• Your objective: Starting at the line that contains "This is meant" in the listing below, write out every line word for word until you have written the line that contains "### Why are you documenting this?".

═══ Provided entries ═══

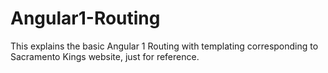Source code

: # Angular1-Routing
This explains the basic Angular 1 Routing with templating corresponding to Sacramento Kings website, just for reference.

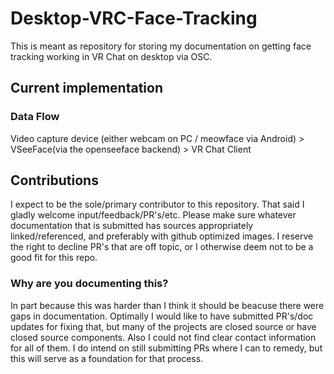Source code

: # Desktop-VRC-Face-Tracking
This is meant as repository for storing my documentation on getting face tracking working in VR Chat on desktop via OSC. 

## Current implementation
### Data Flow
Video capture device (either webcam on PC / meowface via Android) > VSeeFace(via the openseeface backend) > VR Chat Client

## Contributions
I expect to be the sole/primary contributor to this repository. That said I gladly welcome input/feedback/PR's/etc. Please make sure whatever documentation that is submitted has sources appropriately linked/referenced, and preferably with github optimized images. I reserve the right to decline PR's that are off topic, or I otherwise deem not to be a good fit for this repo. 

  
### Why are you documenting this?
  In part because this was harder than I think it should be beacuse there were gaps in documentation. Optimally I would like to have submitted PR's/doc updates for fixing that, but many of the projects are closed source or have closed source components. Also I could not find clear contact information for all of them. I do intend on still submitting PRs where I can to remedy, but this will serve as a foundation for that process.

═══

• Written response:
This is meant as repository for storing my documentation on getting face tracking working in VR Chat on desktop via OSC. 

## Current implementation
### Data Flow
Video capture device (either webcam on PC / meowface via Android) > VSeeFace(via the openseeface backend) > VR Chat Client

## Contributions
I expect to be the sole/primary contributor to this repository. That said I gladly welcome input/feedback/PR's/etc. Please make sure whatever documentation that is submitted has sources appropriately linked/referenced, and preferably with github optimized images. I reserve the right to decline PR's that are off topic, or I otherwise deem not to be a good fit for this repo. 

  
### Why are you documenting this?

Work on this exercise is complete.